What to do: Copy out the data below, putting "Шереметьево" in place of "Внуково" wherever it occurs and changing nothing else. Leave the pictures out of your answer.

Input data:
────
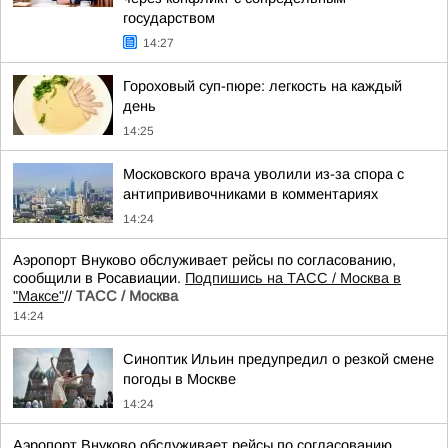
государством
14:27
Гороховый суп-пюре: легкость на каждый
день
14:25
Московского врача уволили из-за спора с
антипрививочниками в комментариях
14:24
Аэропорт Внуково обслуживает рейсы по согласованию,
сообщили в Росавиации.
Подпишись на ТАСС / Москва в
"Максе"
//
ТАСС / Москва
14:24
Синоптик Ильин предупредил о резкой смене
погоды в Москве
14:24
Аэропорт Внуково обслуживает рейсы по согласованию,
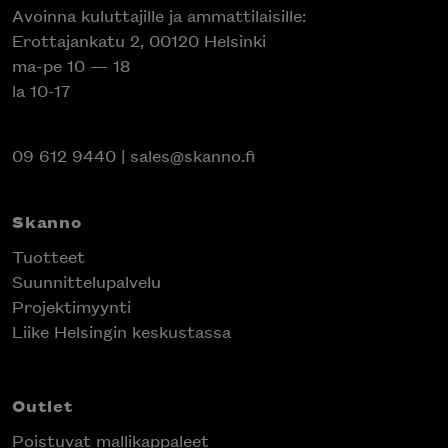
Avoinna kuluttajille ja ammattilaisille:
Erottajankatu 2, 00120 Helsinki
ma-pe 10 — 18
la 10-17
09 612 9440
|
sales@skanno.fi
Skanno
Tuotteet
Suunnittelupalvelu
Projektimyynti
Liike Helsingin keskustassa
Outlet
Poistuvat mallikappaleet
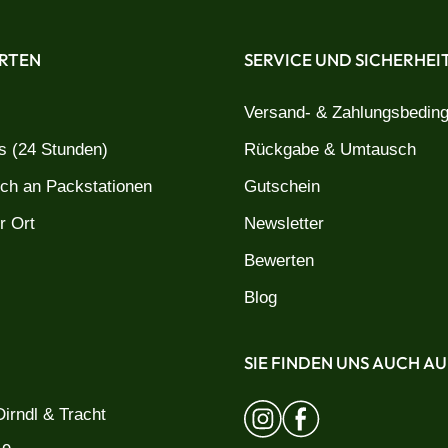
RTEN
SERVICE UND SICHERHEI
Versand- & Zahlungsbedin
 (24 Stunden)
Rückgabe & Umtausch
uch an Packstationen
Gutschein
r Ort
Newsletter
Bewerten
Blog
SIE FINDEN UNS AUCH AU
irndl & Tracht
────
Worked solution:
государством
14:27
Гороховый суп-пюре: легкость на каждый
день
14:25
Московского врача уволили из-за спора с
антипрививочниками в комментариях
14:24
Аэропорт Шереметьево обслуживает рейсы по согласованию,
сообщили в Росавиации.
Подпишись на ТАСС / Москва в
"Максе"
//
ТАСС / Москва
14:24
Синоптик Ильин предупредил о резкой смене
погоды в Москве
14:24
Аэропорт Шереметьево обслуживает рейсы по согласованию,
Avoinna kuluttajille ja ammattilaisille:
Erottajankatu 2, 00120 Helsinki
ma-pe 10 — 18
la 10-17
09 612 9440
|
sales@skanno.fi
Skanno
Tuotteet
Suunnittelupalvelu
Projektimyynti
Liike Helsingin keskustassa
Outlet
Poistuvat mallikappaleet
RTEN
SERVICE UND SICHERHEI
Versand- & Zahlungsbedin
 (24 Stunden)
Rückgabe & Umtausch
uch an Packstationen
Gutschein
r Ort
Newsletter
Bewerten
Blog
SIE FINDEN UNS AUCH AU
irndl & Tracht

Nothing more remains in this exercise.